* [СУТЬ ЗАДАНИЯ]: Продолжите беседу о молитве перед иконами и в индуистском храме, начав сразу после её последней фразы.

* [ЦИТИРУЕМЫЙ ОТРЫВОК]:

··········

В одной из бесед Вы упоминали о том, как однажды вме­сте с митрополитом Иоанном Вендландом посетили индуист­ский храм и, наблюдая за происходившим там, чувствовали, что люди, несмотря на ошибочность своей веры, обращаются к ис­тинному Живому Богу…

Я помню, как Владыка Иоанн мне сказал тогда, что, конечно, мы не можем воспринимать те образы, к которым они обращают­ся. Но когда мы с ним стояли на коленях в глубине этого храма и молились оба Иисусовой молитвой, было совершенно ясно, что они обращаются к Богу, а не к тем образам, — скажем, обезьяны, слона или коровы, — которые там стояли, что они словно проходят сквозь эти видимые образы, которые им дают за что зацепиться, проходят к молитве Единому, Единственному Богу.

Это, вероятно, будет плохо воспринято некоторыми, но я бы ска­зал, что есть среди православных люди, которые молятся не Богу, а иконе, причем именно вот этой, а не другой иконе, как будто икона — не окно, которое должно открыться, чтобы мы встретили того, кто изображен на ней. Я вспоминаю слова одного из святых, который говорит: если хочешь помолиться, встань пред иконой, закрой гла­за и молись, потому что икона — это живое присутствие того, кто на ней изображен. Да, она освящена, она есть образ, но если ты будешь вглядываться только в линии и краски, они заслонят для тебя реальность. Если же ты взглянешь на икону Спасителя, а потом закроешь глаза и будешь знать: «Он есть, Он здесь, я Его видел» — то ты сможешь перенестись дальше к невидимому Богу, ко Христу, Который сейчас присутствует здесь.

— Но ведь символы не совершенно нейтральны? Наверное, не все равно закрыть глаза перед иконой или закрыть глаза перед изображением обезьяны?

Нет, конечно, не все равно, и конечно, образы не совершенно нейтральны. Вера язычника или индуса ущербна, она ограничена теми ошибочными представлениями, которые воплощаются в их символах. И если мы можем, мы должны раскрывать перед ними другую глубину. Но я хочу сказать, что, когда язычник или индус находится на уровне молитвы, он выходит за пределы тех изобра­жений, которые перед ним.

Значит ли это, что в молитве он выходит вообще за пределы собственной веры?

Да, когда у человека действительно настоящая устремлен­ность к Богу, он уходит за пределы своей веры, если веру понимать в кавычках как некое конкретное представление о Божестве. Потому что Бог отвечает — я так верю — всякому, кто к Нему обращается с чистым сердцем, с открытостью и с желанием Его встретить.

··········

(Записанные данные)
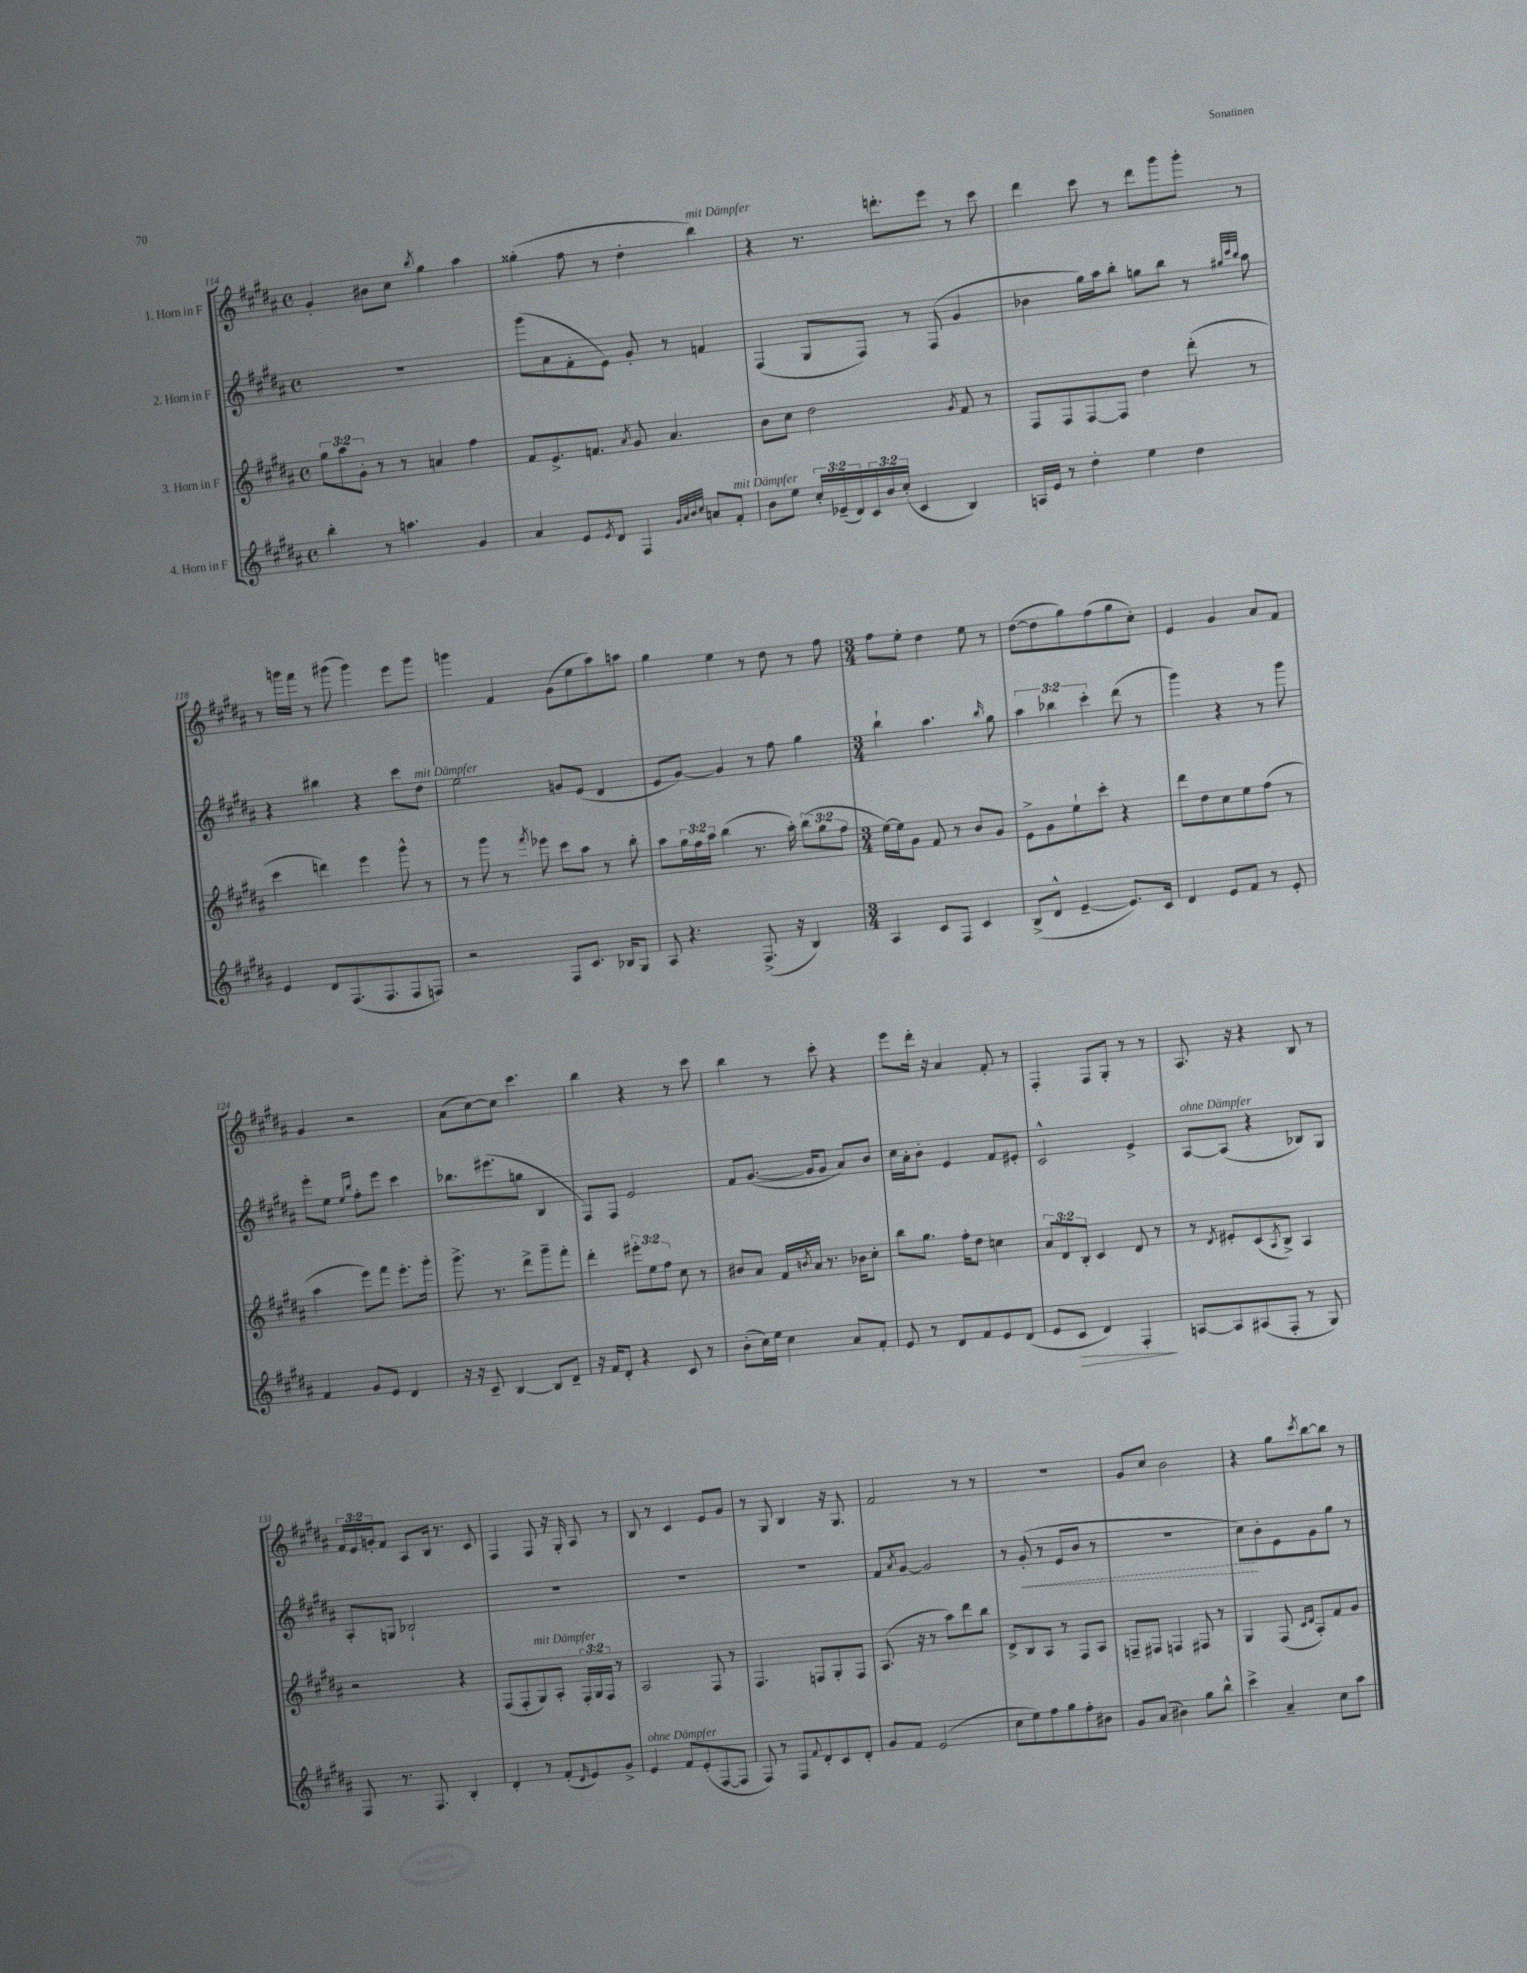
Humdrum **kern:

**kern	**kern	**kern	**kern
*staff4	*staff3	*staff2	*staff1
*clefG2	*clefG2	*clefG2	*clefG2
*k[f#c#g#d#a#]	*k[f#c#g#d#a#]	*k[f#c#g#d#a#]	*k[f#c#g#d#a#]
*M4/4	*M4/4	*M4/4	*M4/4
*met(c)	*met(c)	*met(c)	*met(c)
4bb'	12gg#	1r	4g#'
.	12aa#	.	.
.	12g#'	.	.
8r	8r	.	8b#
4.aa	8r	.	8cc#
.	.	.	8qbb
.	4a	.	4gg#
4g#	4ff#	.	4aa#
=	=	=	=
4a#	8f#	(8ggg#	(4gg##'
.	8.e^	8a#	.
8e	.	8f#'	8ff#
.	8.f	.	.
8qe	.	.	.
8d#	.	8e)	8r
.	8qa#	.	.
4F#	8g#	8g#'	4dd#'
.	4.a#	8r	.
32qqg#	.	.	.
32qqa#	.	.	.
32qqb	.	.	.
32qqcc#	.	.	.
8a	.	4f	4bb)
8f#'	.	.	.
=	=	=	=
8b	8b	(4F#	4r
8ee	8cc#	.	.
24cc#'	2dd#	8G#	8.r
(24e-~	.	.	.
24d#)	.	.	.
24c#	.	8F#)	.
24b	.	.	.
.	.	.	8.ddd'
(24cc#'	.	.	.
4c#	.	8r	.
.	.	(8F#	8eee
.	8qg#	.	.
4B)	8f#	4g#	8r
.	8r	.	8ccc#
=	=	=	=
16A	8F#	4b-	4ddd#
16e	.	.	.
8r	8F#	.	.
4dd#'	[8F#	16gg#)	8ccc#
.	.	16aa#	.
.	8F#]	8bb'	8r
4ee	4dd#	8gg	8ddd#
.	.	8bb	8ggg#
4dd#	(8ddd#'	8r	8ggg#'
.	.	32qqgg#	.
.	.	32qqccc#	.
.	.	32qqbb	.
.	8r	8aa#	8r
=	=	=	=
4e	4ccc#	4r	8r
.	.	.	16ggg
.	.	.	16fff#
8d#	4ddd)	4bb#	8r
(8.F#	.	.	(8ggg#
.	4eee	4r	4ggg#)
8.F#	.	.	.
8F#	8ggg#^^	8ccc#	8eee
8F)	8r	8dd#	8ggg#
=	=	=	=
2r	8r	2ee	4ggg
.	8ggg#	.	.
.	8r	.	4f#
.	8qfff#	.	.
.	8eee-	.	.
8F#	8ccc#	8g	(8g#
8.c#	8aa#	(8e	8ee
.	8r	4d#	8aa#)
16B-	.	.	.
8G#	8bb'	.	8aa
=	=	=	=
8A#	8aa#	8e	4gg#
4.r	24gg#	[8g#)	.
.	24ff#	.	.
.	24aa#	.	.
.	(4bb	4g#]	4ee
(8.F#^	8.r	8r	8r
.	.	8ff#	8dd#
16r	16aa#')	.	.
4B)	(12bb	4gg#	8r
.	12gg#	.	.
.	.	.	8ff#
.	12ff#	.	.
=	=	=	=
*M3/4	*M3/4	*M3/4	*M3/4
4A#	[16ee)	4bb`	8ff#
.	16ee]	.	.
.	8g#	.	8ee'
8c#	8f#	4.aa#	4dd#
8F#	8r	.	.
4c#	8b	.	8ee
.	.	16qqbb	.
.	8g#	8gg#	8r
=	=	=	=
(8B^	8e^	6aa#	([8dd#
8d#^^	8g#	.	8dd#]
.	.	6bb-	.
[4e~	8ee`	.	8gg#)
.	.	6ccc#'	.
.	8ccc#'	.	(8ff#
8.e])	4r	(8ddd#	8gg#
.	.	8r	8cc#')
16c#	.	.	.
=	=	=	=
4d#	8ddd#	4ggg#)	4e
.	8dd#	.	.
8e	8cc#	4r	4g#
8f#	8ee	.	.
8r	(8ff#	8r	8a#
8e'	8r	8ggg#	8f#
=	=	=	=
4f#	4aa#	8eee'	4g#
.	.	8ee	.
.	.	16qqee	.
.	.	16qqbb	.
8g#	8eee)	8ff#'	2r
8e	8fff#	8eee	.
4d#	8.eee'	4ccc#	.
.	16ggg#'	.	.
=	=	=	=
16r	8.ggg#^	8.bb-	(8a#
16r	.	.	.
8c#~	.	.	[8cc#)
.	8.r	(8.eee#	.
[4B	.	.	8cc#]
.	8ddd#^	8gg	4.ccc#
8B]	8ggg#~	4B	.
8d#~	8fff#'	.	.
=	=	=	=
16r	4ddd#'	8F#)	4bb
16f#	.	.	.
8d#'	.	8F#	.
4r	12eee#'	2e	4r
.	12ee	.	.
.	12ff#	.	.
8c#	8cc#	.	8r
8r	8r	.	8ccc#
=	=	=	=
(8b'	8b#	8f#	4bb
16cc#)	8a#	([8.g#	.
16ee	.	.	.
4cc#	16f#	.	8r
.	8qb	.	.
.	16a#	16g#]	.
.	8.r	8g#	8ccc#'
8a#	.	8a#)	4r
.	16b-	.	.
8f#'	8cc#'	8b	.
=	=	=	=
8e	8bb	16cc#	8eee
.	.	16a#'	.
8r	8.gg#	8b'	16ddd#'
.	.	.	16r
8d#	.	4e	4a#
.	16ff#'	.	.
8f#	8dd#	.	.
8e	4cc	8f#	8f#'
(8d#	.	8e#'	8r
=	=	=	=
8e	12a#	2c#^^	4F#'
.	12d#	.	.
8c#	.	.	.
.	12B'	.	.
4d#)	4c#	.	8F#
.	.	.	8G#'
4F#'	8d#	4e^	8r
.	8r	.	8r
=	=	=	=
[8A	8r	[8A#	8.A#
.	8qd#	.	.
8A]	8e#'	(8A#]	.
.	.	.	16r
(8A#	(8c#	4r	4r
.	8qA#	.	.
8F#'	8B^)	.	.
8r	4A#	8B-)	8B
8G#)	.	8G#	8r
=	=	=	=
8F#	2r	8A#'	24f#
.	.	.	24e
.	.	.	24g'
8.r	.	8G	8f#
.	.	2B-`	8A#
8.F#	.	.	.
.	.	.	16B
.	.	.	8.r
4B'	4r	.	.
.	.	.	8c#
=	=	=	=
4d#'	(8F#	2.r	4F#
.	8F#'	.	.
8r	8G#)	.	8F#
(8f#'	8A#'	.	16r
.	.	.	16G#'
16qqd#	.	.	.
8e)	24F#'	.	8A#
.	24G#	.	.
.	24F#	.	.
8g#^	8r	.	8r
=	=	=	=
4e	2A#	2.r	8B
.	.	.	8r
8f#	.	.	4c#
(8e'	.	.	.
[8F#	8F#	.	8e
8F#]	8r	.	8g#
=	=	=	=
8F#)	4.F#	2.r	8r
8r	.	.	8G#
8F#	.	.	4B
8qqf#	.	.	.
8d#'	8F	.	.
8c#	8G#'	.	16r
.	.	.	8.G#
8d#'	8F	.	.
=	=	=	=
8g#	(8.A#	8f#	2f#
.	.	8qa#	.
8f#	.	[8g#	.
.	16r	.	.
(2e	8r	2g#]	.
.	8aa#)	.	.
.	8ddd#	.	8r
.	8bb	.	8r
=	=	=	=
8cc#	8d#^	8r	2.r
8ee)	8B	(8g#'	.
8ff#	8A#	8r	.
8gg#	8r	8e	.
8ff#'	8F#	8b	.
8b#	8A#	8r	.
=	=	=	=
8g#	8F~	2.r	8g#
(8a#	8F#	.	8cc#
4b#)	4F	.	2b
8gg#	8F#	.	.
8bb^^	8r	.	.
=	=	=	=
4ccc#^	4G#	8cc#)	4r
.	.	8b'	.
4a#~	(8F#	8e	8gg#
.	16qqc#	.	.
.	16qqd#	.	8qccc#
.	8A#')	8g#	[8bb
8cc#	8f#	8gg#	8bb]
8aa#	8g#	8r	8r
==	==	==	==
*-	*-	*-	*-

··········

* [ОЖИДАЕМЫЙ ОТВЕТ]:
Когда апостол Павел проповедовал в афинском ареопаге, он сказал афинянам, что, проходя по их городу, увидел жерт­венник, на котором было написано «неведомому богу». «Вот этого Бога, которого вы, не зная, чтите, я вам проповедую», — сказал он, обращаясь к язычникам-идолопоклонникам…

Я думаю, что это в каком-то смысле можно сказать о про­стых, честных людях, которые не знают ничего другого, но для кото­рых это единственное окно или единственная дверь, единственный путь к встрече с Богом. Если христианин начал бы молиться идо­лу, он совершил бы грех идолопоклонства, но человек, который никогда не слыхал о Христе и которому говорят, что этот образ выражает собой такую-то сущность — милосердие, жалость, лю­бовь, красоту — может зацепиться за этот образ и молиться не образу, а именно тому, что этот образ обозначает: истине, красоте, правде, жалости, любви…

Нет ли здесь опасности такого безбрежного «супер-эку­менизма», при котором кто-нибудь скажет, что вообще не так уж важно, к какой религии человек принадлежит, лишь бы он был добродетельным?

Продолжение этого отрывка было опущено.